Provided records START

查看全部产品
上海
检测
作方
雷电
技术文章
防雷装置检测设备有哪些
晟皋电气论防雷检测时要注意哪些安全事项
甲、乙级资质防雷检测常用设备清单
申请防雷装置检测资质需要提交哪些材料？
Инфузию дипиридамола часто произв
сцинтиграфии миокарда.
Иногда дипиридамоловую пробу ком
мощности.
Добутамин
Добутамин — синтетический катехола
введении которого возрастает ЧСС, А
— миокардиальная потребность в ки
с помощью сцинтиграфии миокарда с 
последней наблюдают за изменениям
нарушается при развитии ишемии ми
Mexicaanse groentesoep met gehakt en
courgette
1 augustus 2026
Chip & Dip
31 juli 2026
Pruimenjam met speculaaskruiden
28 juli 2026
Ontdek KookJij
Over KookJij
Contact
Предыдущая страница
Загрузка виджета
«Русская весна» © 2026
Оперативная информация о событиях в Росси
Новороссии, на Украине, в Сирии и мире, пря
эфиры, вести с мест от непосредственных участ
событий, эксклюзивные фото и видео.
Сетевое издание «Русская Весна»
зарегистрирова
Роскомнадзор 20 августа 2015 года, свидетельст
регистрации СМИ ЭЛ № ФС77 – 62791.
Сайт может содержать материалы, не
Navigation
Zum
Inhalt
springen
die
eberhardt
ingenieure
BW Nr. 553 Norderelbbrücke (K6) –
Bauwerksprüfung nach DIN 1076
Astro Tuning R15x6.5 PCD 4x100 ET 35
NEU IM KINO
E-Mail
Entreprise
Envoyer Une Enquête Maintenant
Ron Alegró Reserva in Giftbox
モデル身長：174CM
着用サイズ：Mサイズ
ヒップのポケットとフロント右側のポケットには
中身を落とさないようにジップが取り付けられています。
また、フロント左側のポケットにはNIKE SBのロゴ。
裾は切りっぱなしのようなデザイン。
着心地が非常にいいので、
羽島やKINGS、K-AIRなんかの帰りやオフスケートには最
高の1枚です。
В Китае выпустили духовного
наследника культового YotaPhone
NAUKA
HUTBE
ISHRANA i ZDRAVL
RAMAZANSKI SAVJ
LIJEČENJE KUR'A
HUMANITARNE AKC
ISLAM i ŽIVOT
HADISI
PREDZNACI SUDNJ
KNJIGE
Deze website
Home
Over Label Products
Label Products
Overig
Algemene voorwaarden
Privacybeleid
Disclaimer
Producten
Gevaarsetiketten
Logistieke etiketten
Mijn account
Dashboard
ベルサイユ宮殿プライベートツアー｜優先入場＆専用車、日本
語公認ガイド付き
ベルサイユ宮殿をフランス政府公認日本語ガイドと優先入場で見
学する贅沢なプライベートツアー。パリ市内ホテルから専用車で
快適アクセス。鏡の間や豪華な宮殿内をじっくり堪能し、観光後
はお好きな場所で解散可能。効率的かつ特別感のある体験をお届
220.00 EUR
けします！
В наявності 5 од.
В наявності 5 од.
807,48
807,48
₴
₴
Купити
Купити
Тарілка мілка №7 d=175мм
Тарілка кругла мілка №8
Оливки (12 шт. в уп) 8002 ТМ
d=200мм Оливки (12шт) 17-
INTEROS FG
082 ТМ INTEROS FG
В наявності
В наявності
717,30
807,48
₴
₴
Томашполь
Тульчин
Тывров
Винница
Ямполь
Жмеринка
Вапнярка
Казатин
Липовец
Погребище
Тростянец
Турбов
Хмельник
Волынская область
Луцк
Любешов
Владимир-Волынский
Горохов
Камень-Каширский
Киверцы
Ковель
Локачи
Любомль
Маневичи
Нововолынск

Provided records END

■ What is needed ■
Report every line of the entries that carries the word "Русская".

■ Exercise output ■
«Русская весна» © 2026
Сетевое издание «Русская Весна»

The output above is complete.